Kunststoffe bestehen hauptsächlich aus Makromolekülen und werden zu Formteilen, Halbzeuge, Folien oder Fasern weiterverarbeitet. Sie zeichnen sich durch technische Eigenschaften wie beispielsweise Härte, Bruchfestigkeit, Formbarkeit, Elastizität, Temperatur-, Wärmeform- sowie chemische Beständigkeit aus. Die Ausprägung dieser Merkmale lässt sich durch die Wahl der Makromoleküle, des Herstellungsverfahrens sowie durch Beimischen von sogenannten Additiven variieren.

Kunststoffe werden hinsichtlich ihrer physikalischen Eigenschaften in drei Arten klassifiziert: Thermoplaste, Duroplaste sowie Elastomere.

1. Thermoplastische Kunststoffe

Thermoplaste (thermo= warm, heiß und „plast“ aus dem Altgriechischen plássein = bilden, formen) sind ebenfalls unter dem Namen Plastomere bekannt. Sie lassen sich in einem bestimmten Temperaturbereich (thermoplastisch) verformen und das nicht nur ein Mal. Dieser Vorgang ist durch Abkühlung und Wiedererwärmen beliebig oft möglich, solange der thermoplastische Kunststoff nicht überhitzt wird, denn sonst beginnt die thermische Zersetzung des Materials. Dieses Materialverhalten ist ein Alleinstellungsmerkmal, denn Duroplasten lassen sich nach ihrer Aushärtung nicht erneut verformen. Darüber hinaus ist eine weitere Eigenschaft, die die Thermoplaste den anderen Kunststoffarten voraushaben: Thermoplaste lassen sich schweißen.

2. Duroplastische Kunststoffe

Duroplaste werden auch Duromere oder Thermosets genannt und sind Kunststoffe, die ihren Zustand sowie die Form nach der Aushärtung beibehalten. Denn ihre Polymere sind räumlich vernetzt und lassen sich daher nicht mehr lösen. Eingesetzt werden Thermosets unter anderem bei Elektroinstallationen aufgrund ihrer mechanischen und chemischen Beständigkeit auch bei erhöhten Temperaturen. Die Thermosets, die am längsten sowie häufigsten verarbeitet werden sind Phenoplaste.
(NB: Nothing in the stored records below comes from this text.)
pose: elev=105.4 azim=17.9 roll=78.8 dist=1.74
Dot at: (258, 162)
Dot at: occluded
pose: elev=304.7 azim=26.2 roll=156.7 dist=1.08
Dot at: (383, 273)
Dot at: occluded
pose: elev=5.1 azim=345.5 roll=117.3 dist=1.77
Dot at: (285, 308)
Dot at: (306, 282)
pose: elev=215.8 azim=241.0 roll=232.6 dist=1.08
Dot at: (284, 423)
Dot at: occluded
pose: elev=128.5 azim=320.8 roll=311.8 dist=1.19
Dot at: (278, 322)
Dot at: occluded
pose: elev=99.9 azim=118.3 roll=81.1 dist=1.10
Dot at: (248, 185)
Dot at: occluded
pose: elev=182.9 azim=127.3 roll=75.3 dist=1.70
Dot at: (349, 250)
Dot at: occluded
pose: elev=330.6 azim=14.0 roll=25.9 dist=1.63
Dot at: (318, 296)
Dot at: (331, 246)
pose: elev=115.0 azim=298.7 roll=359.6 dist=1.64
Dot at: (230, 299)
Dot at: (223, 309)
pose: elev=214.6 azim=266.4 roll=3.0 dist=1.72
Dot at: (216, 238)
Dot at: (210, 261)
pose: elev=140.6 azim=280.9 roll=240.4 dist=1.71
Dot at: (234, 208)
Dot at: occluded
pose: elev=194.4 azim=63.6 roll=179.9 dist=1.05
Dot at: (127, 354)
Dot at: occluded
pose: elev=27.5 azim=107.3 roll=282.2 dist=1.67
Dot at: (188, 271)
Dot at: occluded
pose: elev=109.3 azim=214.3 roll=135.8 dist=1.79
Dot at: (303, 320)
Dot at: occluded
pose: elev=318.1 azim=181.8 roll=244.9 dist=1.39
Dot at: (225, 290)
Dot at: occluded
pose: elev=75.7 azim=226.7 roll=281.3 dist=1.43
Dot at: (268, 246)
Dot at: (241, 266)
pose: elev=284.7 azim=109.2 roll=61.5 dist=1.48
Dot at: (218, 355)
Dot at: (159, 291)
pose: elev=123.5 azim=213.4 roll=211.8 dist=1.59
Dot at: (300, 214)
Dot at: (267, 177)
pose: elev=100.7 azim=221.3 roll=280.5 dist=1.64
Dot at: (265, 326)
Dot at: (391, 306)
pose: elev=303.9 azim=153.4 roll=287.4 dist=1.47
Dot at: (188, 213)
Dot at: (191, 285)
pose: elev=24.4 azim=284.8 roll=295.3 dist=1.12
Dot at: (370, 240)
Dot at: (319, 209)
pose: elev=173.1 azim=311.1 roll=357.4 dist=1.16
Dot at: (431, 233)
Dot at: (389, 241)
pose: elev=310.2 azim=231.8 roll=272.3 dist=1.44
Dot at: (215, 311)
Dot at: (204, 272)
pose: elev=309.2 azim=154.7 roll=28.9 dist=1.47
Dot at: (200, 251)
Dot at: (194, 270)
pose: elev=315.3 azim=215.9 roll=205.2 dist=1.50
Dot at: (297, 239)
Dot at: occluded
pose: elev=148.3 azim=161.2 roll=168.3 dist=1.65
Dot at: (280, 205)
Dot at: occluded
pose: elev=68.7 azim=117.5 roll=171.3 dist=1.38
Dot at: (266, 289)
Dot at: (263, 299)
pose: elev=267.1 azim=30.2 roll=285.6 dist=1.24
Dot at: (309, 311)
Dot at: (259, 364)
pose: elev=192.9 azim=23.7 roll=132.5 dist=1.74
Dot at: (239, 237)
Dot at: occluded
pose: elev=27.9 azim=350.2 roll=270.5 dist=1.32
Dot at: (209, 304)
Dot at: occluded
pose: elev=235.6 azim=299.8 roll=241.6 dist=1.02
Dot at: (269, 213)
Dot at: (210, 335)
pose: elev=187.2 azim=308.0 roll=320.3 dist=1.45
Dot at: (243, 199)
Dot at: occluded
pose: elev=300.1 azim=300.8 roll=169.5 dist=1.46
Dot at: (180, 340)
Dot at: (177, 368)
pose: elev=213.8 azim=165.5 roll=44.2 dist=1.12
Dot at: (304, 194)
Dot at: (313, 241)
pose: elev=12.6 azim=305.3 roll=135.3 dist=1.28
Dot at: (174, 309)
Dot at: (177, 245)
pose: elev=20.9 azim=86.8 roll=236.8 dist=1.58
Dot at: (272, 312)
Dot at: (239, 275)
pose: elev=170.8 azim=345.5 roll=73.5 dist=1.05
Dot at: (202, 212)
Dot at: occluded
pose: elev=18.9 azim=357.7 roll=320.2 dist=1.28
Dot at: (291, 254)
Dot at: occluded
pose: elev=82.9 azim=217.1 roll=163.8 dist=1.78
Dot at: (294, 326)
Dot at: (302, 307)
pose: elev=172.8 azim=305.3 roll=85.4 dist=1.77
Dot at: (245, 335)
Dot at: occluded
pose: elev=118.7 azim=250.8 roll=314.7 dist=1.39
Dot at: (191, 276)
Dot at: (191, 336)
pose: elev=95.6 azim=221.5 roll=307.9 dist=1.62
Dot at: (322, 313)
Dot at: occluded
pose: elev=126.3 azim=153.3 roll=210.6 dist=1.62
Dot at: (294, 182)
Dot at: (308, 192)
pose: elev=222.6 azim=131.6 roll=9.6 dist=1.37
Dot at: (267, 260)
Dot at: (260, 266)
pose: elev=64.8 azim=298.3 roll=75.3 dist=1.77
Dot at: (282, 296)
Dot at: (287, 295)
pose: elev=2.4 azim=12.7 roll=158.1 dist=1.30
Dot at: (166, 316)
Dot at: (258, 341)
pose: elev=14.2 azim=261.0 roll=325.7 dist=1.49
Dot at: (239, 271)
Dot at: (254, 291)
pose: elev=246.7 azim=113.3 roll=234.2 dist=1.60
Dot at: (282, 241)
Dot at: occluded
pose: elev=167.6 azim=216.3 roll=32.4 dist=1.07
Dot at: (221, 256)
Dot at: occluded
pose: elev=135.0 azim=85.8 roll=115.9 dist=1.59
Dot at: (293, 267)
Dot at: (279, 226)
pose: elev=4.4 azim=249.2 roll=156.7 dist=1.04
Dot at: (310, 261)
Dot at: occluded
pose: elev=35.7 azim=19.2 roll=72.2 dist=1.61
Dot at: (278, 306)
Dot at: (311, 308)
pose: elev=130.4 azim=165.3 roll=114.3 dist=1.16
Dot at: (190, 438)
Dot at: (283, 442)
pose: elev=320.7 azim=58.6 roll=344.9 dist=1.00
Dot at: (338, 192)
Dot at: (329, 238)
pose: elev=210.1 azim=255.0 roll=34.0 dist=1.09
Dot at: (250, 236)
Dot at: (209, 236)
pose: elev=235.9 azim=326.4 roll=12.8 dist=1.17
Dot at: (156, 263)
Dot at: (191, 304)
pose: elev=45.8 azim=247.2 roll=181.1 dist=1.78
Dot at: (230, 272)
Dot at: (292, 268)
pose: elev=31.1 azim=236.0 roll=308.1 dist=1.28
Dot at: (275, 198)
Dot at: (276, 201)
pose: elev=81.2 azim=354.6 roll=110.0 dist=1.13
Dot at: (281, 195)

Außerdem gehören Polyesterharze, Polyurethanharze für Lacke und Oberflächenbeschichtungen sowie praktisch alle Kunstharze wie beispielsweise Epoxidharze zu den Duroplasten.

In der folgenden Auflistung sind Unterschiede von Thermoplasten sowie Duroplaste im Fertigungsprozess aufgelistet.

Thermoplaste

  • Keine chemische Aushärtereaktion
  • hohe Viskosität
  • schwierige Faserimprägnierung
  • bedingt Lösemittelbeständig
  • kurze Prozesszeiten
  • Materialien sind schweißbar
  • Unbeschränkte Haltbarkeit (Lagerung)
  • hohe Energieaufnahme im Schadensfall
  • gute Recyclingeigenschaften

Duroplaste

  • Chemische Aushärtungsreaktion
  • niedrige Viskosität
  • gute Faserimprägnierung
  • hohe Lösemittelbeständig
  • mittel bis lange Prozesszeiten
  • hoher Vorrichtungsaufwand
  • Eingeschränkte Haltbarkeit (Lagerung)
  • Sprödbruchverhalten im Schadensfall
  • Recycling bedingt möglich

3. Elastomere

Darüber hinaus handelt es sich bei der dritten Kunststoffkategorie um Elastomere. Elastomere sind Kunststoffe, die sich sowohl bei Zug- wie auch bei Druckbelastung elastisch verformen und anschließend wieder ihre ursprüngliche Gestalt einnehmen. Daher werden sie zum Beispiel als Material für Reifen, Gummibänder etc. eingesetzt.